A call for carers' allowances and old age pensions to be increased by 10 per cent has been made by SIPTU's national equality officer, Ms Rosheen Callender. She has also warned the Government that the next budget must be poverty-proofed along the lines proposed by the National Economic and Social Forum (NESF) in its recent report.
Speaking yesterday, Ms Callender sent a strong signal from the State's largest union as to what it considers to be the minimum requirements if the next budget is to comply with the terms of the Programme for Prosperity and Fairness (PPF). The last budget produced by the Minister for Finance, Mr McCreevy, was in the hiatus between Partnership 2000 and the PPF. It attracted strong criticism from the unions, and Ms Callender said that it had shown a "blatant disregard for the poor and lower paid".
The NESF report showed that 22 per cent of the population was living below the poverty line and 10 per cent of households were experiencing consistent poverty. "At a time when there are unprecedented levels of wealth and prosperity, ample resources for tackling poverty and a clear strategy to assist the Government in doing so, it is nothing short of scandalous that over 20 per cent of our people are still living below the poverty line, with women and children at greatest risk," Ms Callender said.

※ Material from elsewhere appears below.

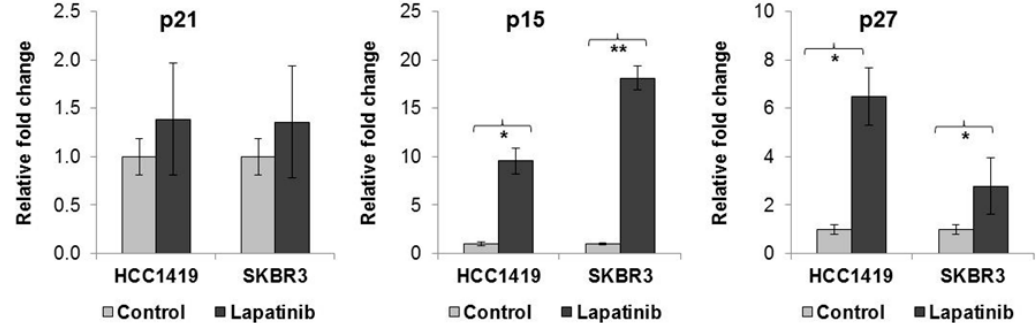
Figure 2. HCC1419 and SKBR3 cells were treated with 250 nM lapatinib for 1 and 2 weeks respectively, after which time RNA was isolated from control and treated cells. qRT-PCR was performed for senescence associated genes p15, p21 and p27 and the results are expressed as a fold-change in expression in lapatinib treated cells relative to untreated control cells for each cell line. * p < 0.005; ** p < 0.005 (error bars reflect n = 3, p -values calculated using Students t -test in excel).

"Economic growth does not, of itself, reduce inequality. Indeed, very determined action is needed to ensure that inequality does not grow as prosperity increases.
"This Government has failed to take such action and Budget 2000 worsened matters by blatantly favouring the rich and disregarding the needs of the poor and lower paid.
"The Government's failure to tackle the inflation crisis is further aggravating the problems of poverty and inequality.
"SIPTU is calling on the Minister for Finance to engage directly with the unions and other social partners to ensure that Budget 2001, in contrast with his previous budgets, is fully poverty- and equality-proofed.
"In this context, we are putting forward a number of priority demands, including: immediate action on inflation, including compensation for inflation by issuing pension bonds via the social insurance system; increasing the payments to pensioners and carers by at least 10 per cent; increasing payments for all other social welfare recipients by at least 8.5 per cent; raising monthly child benefit rates to between £50 and £70; introducing tax relief for childcare costs and treating earned income more favourably."
Ms Callender said the latter could be done by raising income tax thresholds, easing welfare means tests, raising income disregards and improving the family income supplement and medical card income guidelines.
"This is by no means an exhaustive list of what can be done in present circumstances to reduce poverty and inequality. To do nothing - as has been the inclination of this Government - is to relegate those who contributed to the Celtic Tiger to second-class citizens with no hope of ever reaping the benefits of Ireland's booming economy," she said.
A meeting of the executive committee of SIPTU's south-east region has issued a warning that any PAYE tax concessions must not be cancelled out or negated by the introduction or extension of local taxes or service charges. The committee has instructed the regional secretary, Mr Mike Jennings, to write formally to SIPTU's national officers, asking them to raise this issue in the next regular review of the PPF.